Goal of the exercise ::
The answer must be only the lines below from the one holding "right elbow: (329, 414)" down to the one holding "left hip: (438, 204)", ends included, printed exactly; please omit all pictures.
● ● ● ● ● ● ●
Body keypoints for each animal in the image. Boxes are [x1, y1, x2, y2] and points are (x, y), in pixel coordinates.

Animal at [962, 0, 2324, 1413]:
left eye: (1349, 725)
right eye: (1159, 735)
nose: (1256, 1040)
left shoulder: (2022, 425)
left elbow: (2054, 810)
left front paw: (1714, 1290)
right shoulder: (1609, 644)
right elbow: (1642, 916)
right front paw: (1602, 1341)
● ● ● ● ● ● ●
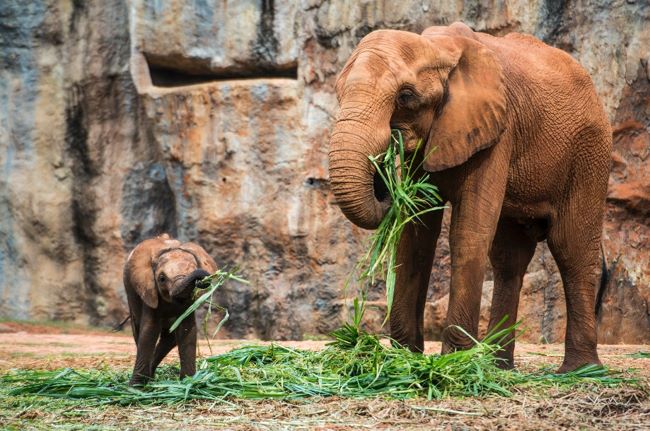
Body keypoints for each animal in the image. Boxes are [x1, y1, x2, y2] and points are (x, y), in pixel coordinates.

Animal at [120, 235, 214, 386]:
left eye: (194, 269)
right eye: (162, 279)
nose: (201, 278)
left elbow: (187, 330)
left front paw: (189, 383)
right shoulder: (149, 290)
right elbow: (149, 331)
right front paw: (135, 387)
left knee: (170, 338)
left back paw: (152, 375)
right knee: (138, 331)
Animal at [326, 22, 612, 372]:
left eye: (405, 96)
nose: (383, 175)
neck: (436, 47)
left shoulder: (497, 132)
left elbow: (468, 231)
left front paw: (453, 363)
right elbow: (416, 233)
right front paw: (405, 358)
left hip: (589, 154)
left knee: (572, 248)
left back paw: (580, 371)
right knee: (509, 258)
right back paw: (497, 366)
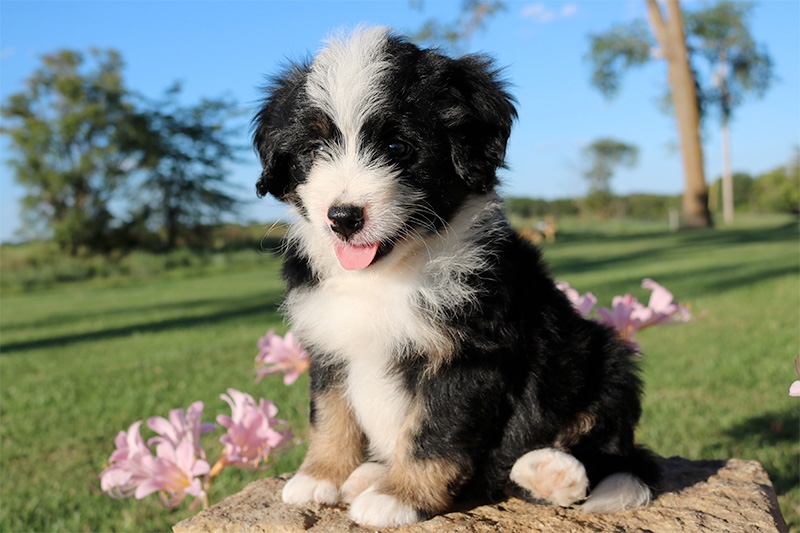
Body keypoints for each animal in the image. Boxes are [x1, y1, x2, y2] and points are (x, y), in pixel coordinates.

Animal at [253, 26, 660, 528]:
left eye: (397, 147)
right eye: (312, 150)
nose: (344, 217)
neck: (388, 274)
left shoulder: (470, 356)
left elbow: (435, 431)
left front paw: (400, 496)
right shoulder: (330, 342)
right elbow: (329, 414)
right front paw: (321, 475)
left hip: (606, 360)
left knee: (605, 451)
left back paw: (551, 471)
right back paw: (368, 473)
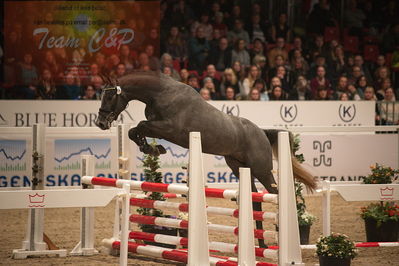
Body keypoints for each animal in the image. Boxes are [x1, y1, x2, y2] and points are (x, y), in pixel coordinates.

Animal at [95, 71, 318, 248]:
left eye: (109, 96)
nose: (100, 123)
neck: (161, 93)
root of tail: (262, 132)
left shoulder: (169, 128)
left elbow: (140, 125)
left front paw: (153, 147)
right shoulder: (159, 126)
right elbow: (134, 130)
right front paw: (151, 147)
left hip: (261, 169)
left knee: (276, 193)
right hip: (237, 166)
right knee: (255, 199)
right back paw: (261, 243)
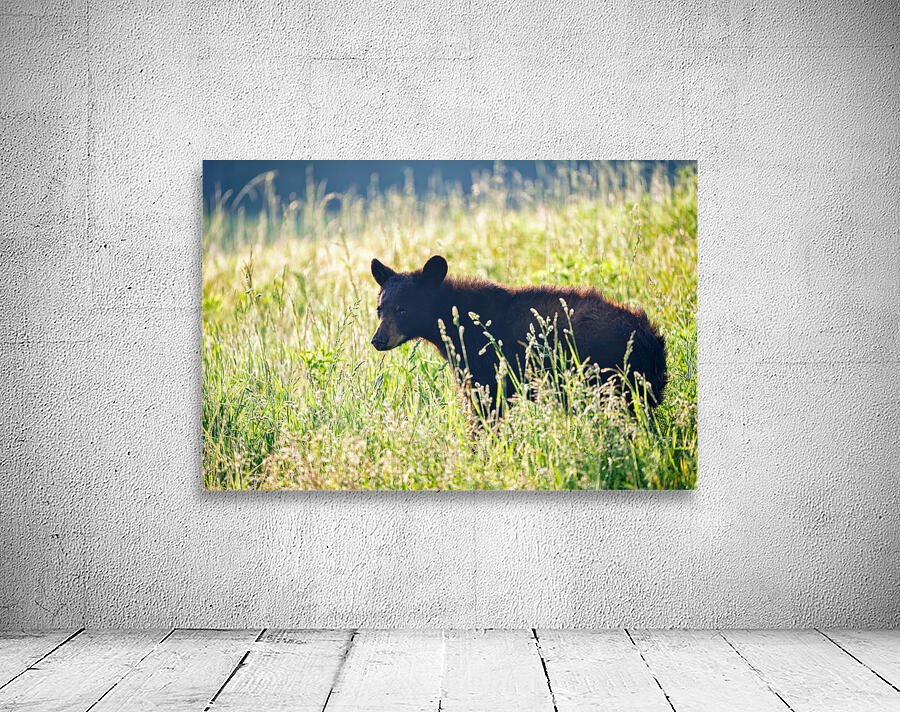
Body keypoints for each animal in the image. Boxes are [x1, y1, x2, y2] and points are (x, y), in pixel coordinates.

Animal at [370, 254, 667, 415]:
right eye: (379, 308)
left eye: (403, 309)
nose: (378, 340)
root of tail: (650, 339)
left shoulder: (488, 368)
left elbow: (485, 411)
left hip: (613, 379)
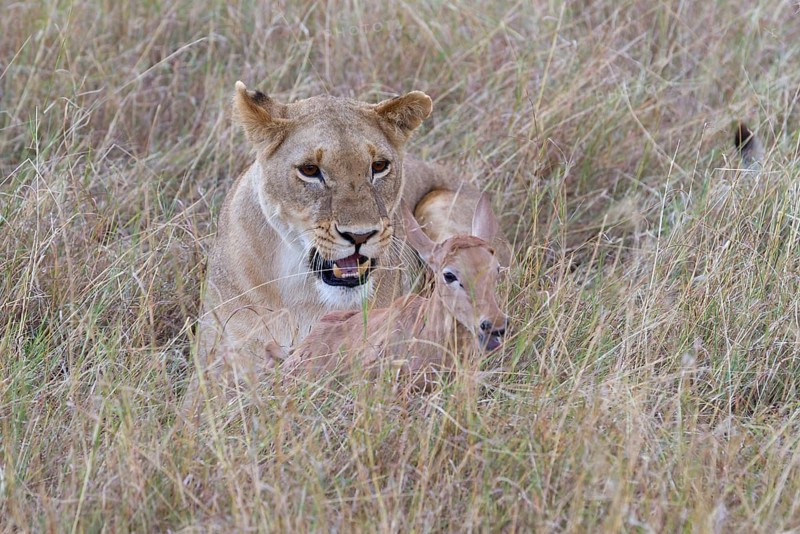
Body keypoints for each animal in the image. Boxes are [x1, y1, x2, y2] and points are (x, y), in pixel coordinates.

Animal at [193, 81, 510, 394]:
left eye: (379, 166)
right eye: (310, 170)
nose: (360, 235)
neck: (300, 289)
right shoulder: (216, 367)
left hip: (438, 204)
● ● ● ● ● ● ●
Solution ::
right elbow: (329, 414)
right front paw: (321, 475)
left hip: (606, 360)
left knee: (605, 451)
left back paw: (551, 471)
right back paw: (368, 473)
Body keypoints for each animal in the image. Boxes are [x1, y1, x2, y2] and points are (x, y), in pixel coordinates.

Animal at [95, 71, 318, 248]:
left eye: (109, 96)
nose: (100, 123)
neck: (161, 93)
root of tail: (262, 132)
left shoulder: (169, 128)
left elbow: (140, 125)
left front paw: (153, 147)
right shoulder: (159, 126)
right elbow: (134, 130)
right front paw: (151, 147)
left hip: (261, 169)
left knee: (276, 193)
right hip: (237, 166)
right knee: (255, 199)
right back paw: (261, 243)
Body keypoints for each animal in the image. Boxes are [x1, y1, x2, y2] and points are (x, y), in pixel coordinates.

Animal at [370, 254, 667, 415]:
right eye: (379, 308)
left eye: (403, 309)
nose: (378, 340)
root of tail: (650, 339)
left shoulder: (488, 368)
left elbow: (485, 411)
left hip: (613, 379)
Body keypoints for each animal in the image. Boxes are [x1, y1, x2, y2] and points are (x, y), in pixel coordinates.

Animal at [193, 81, 510, 394]:
left eye: (379, 166)
right eye: (310, 170)
nose: (360, 235)
neck: (300, 289)
right shoulder: (216, 367)
left hip: (438, 204)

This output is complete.